Although it’s the fourth week, I still clearly remember the first day in the operating room.
One of the nurses warned me before I entered OR that some of the operations would be very gory. She also tried to make sure that I wouldn’t faint during observing and become the next patient in the emergency room. Another warning was do NOT touch anything, which was also what I wanted.
Actually, this was not the first time I was in the OR. But all the previous experiences are somewhat unpleasant because usually I was the one on the operating table. So I either had no mood to look around or I couldn’t remember anything after anesthesia. OR is more crowded than I expected. For a colorectal case, there are one major doctor, 2 to 3 residents, 2 to 3 nurses, and an anesthetist. If add some observers like me, there are almost 10 people surrounding the surgical table. Usually I stand next to the anesthetist, who sits at the head end of the surgical table and records the physiological signals.

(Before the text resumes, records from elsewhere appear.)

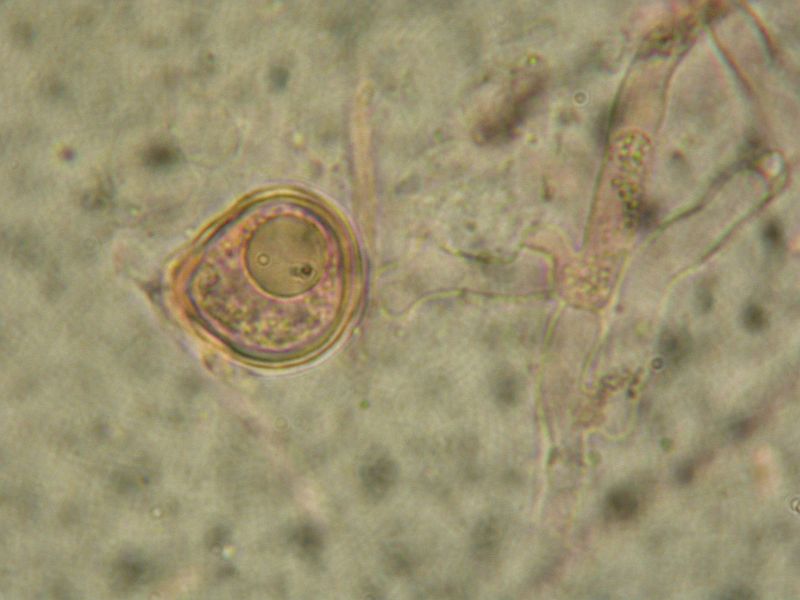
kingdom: Fungi
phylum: Basidiomycota
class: Agaricomycetes
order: Cantharellales
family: Hydnaceae
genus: Sistotrema
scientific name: Sistotrema brinkmannii
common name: bønnesporet kroneskorpe
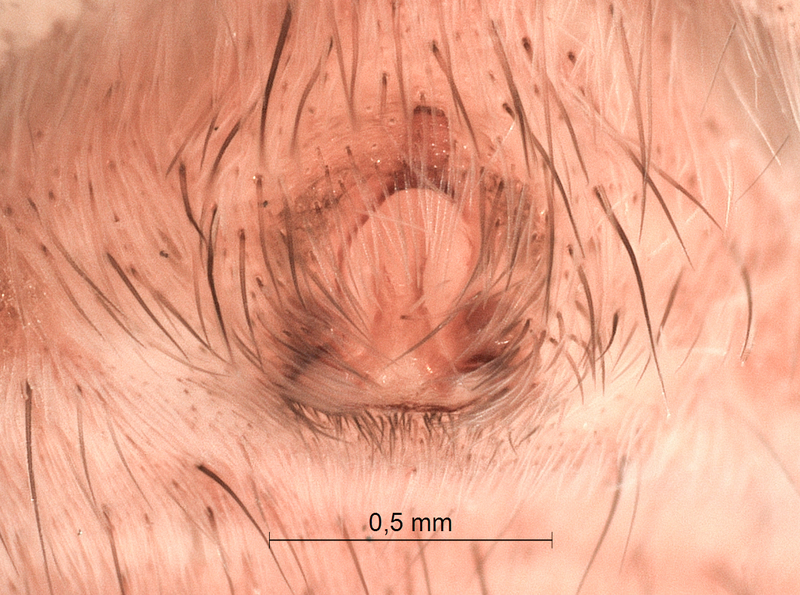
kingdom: Animalia
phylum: Arthropoda
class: Arachnida
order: Araneae
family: Lycosidae
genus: Alopecosa
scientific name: Alopecosa cuneata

For some operations on the anal verge area, this is not the best place to observe, but for most operation on the abdomen, or laparoscopy, this is good enough to capture doctors’ every movement.
After the first day, I strongly feet that I need to build up some muscles on my leg if I want to be a doctor. A case can be last for several hours and doctors keep standing. Considering they also keep making decision in their mind, and cutting, stitching, I really appreciate their great effort for saving people’s life and enhancing patients’ quality of life.